EXERCISE DIRECTIONS – Set down each of the entries below verbatim, leaving out the pictures.

(Stored dataset items)
⁂

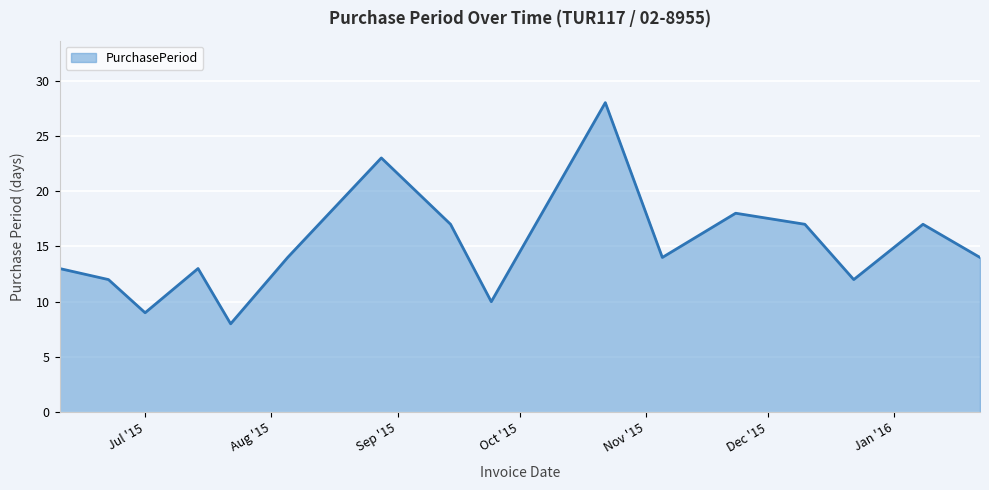

What is the difference between the maximum and minimum values?

20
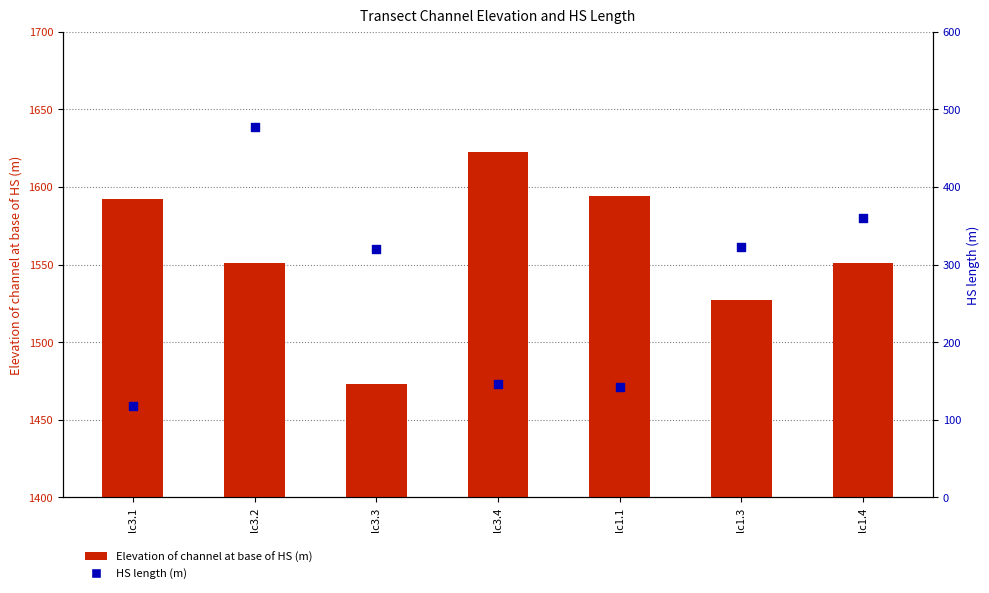

What are all the series names shown in the legend?

Elevation of channel at base of HS (m), HS length (m)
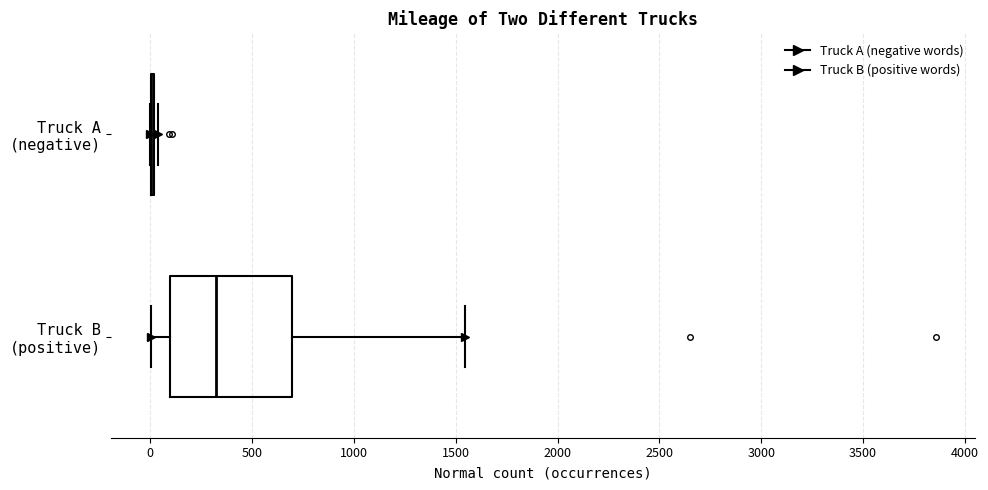

Reading bottom to top, read every box against the x-axis: the position of its median line, the range the box covers, and the ends of its whiskers. The values are not printed on the chart, so give them approximately, as read against the axis.

Truck B (positive): median 300, box 100 to 700, whiskers 0 to 1550
Truck A (negative): box collapsed to a line at 0, whiskers 0 to 50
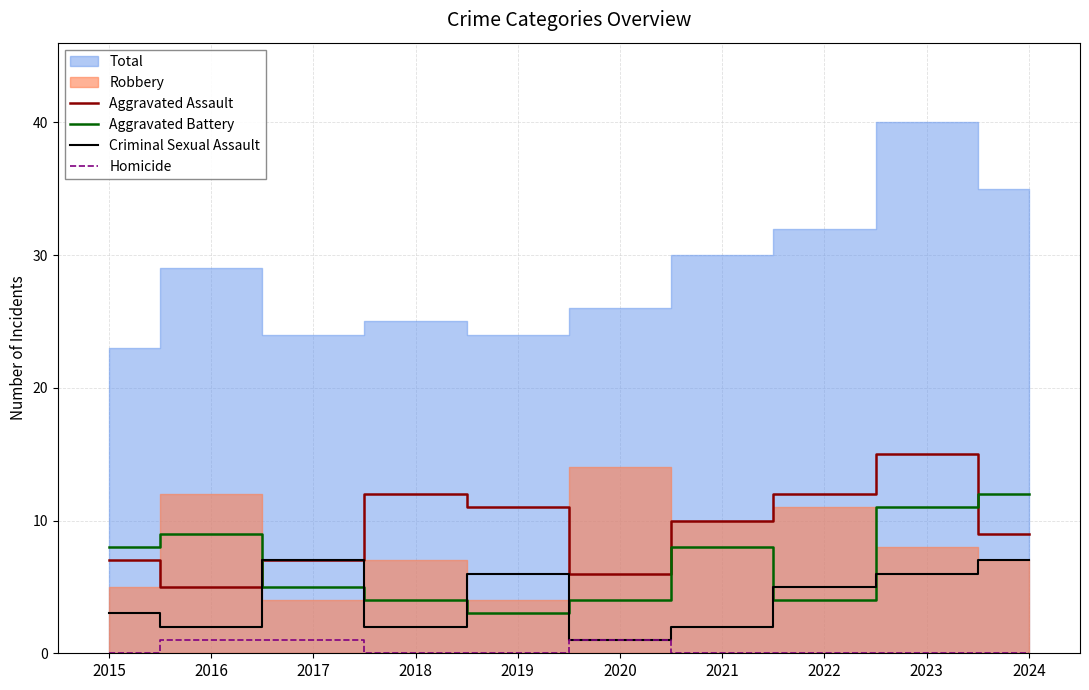

What is the highest value of the Aggravated Assault series?

15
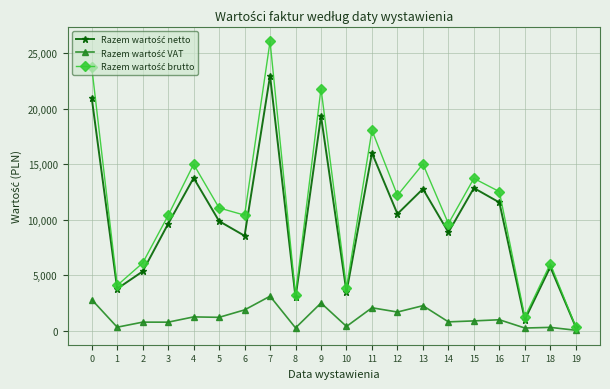

What is the spread (max minus min) of values at 3?

9626.0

⁂

PROBLEM SOLUTION –
What is the difference between the maximum and minimum values?

20

What are all the series names shown in the legend?

Elevation of channel at base of HS (m), HS length (m)

Reading bottom to top, read every box against the x-axis: the position of its median line, the range the box covers, and the ends of its whiskers. The values are not printed on the chart, so give them approximately, as read against the axis.

Truck B (positive): median 300, box 100 to 700, whiskers 0 to 1550
Truck A (negative): box collapsed to a line at 0, whiskers 0 to 50

What is the highest value of the Aggravated Assault series?

15

What is the spread (max minus min) of values at 3?

9626.0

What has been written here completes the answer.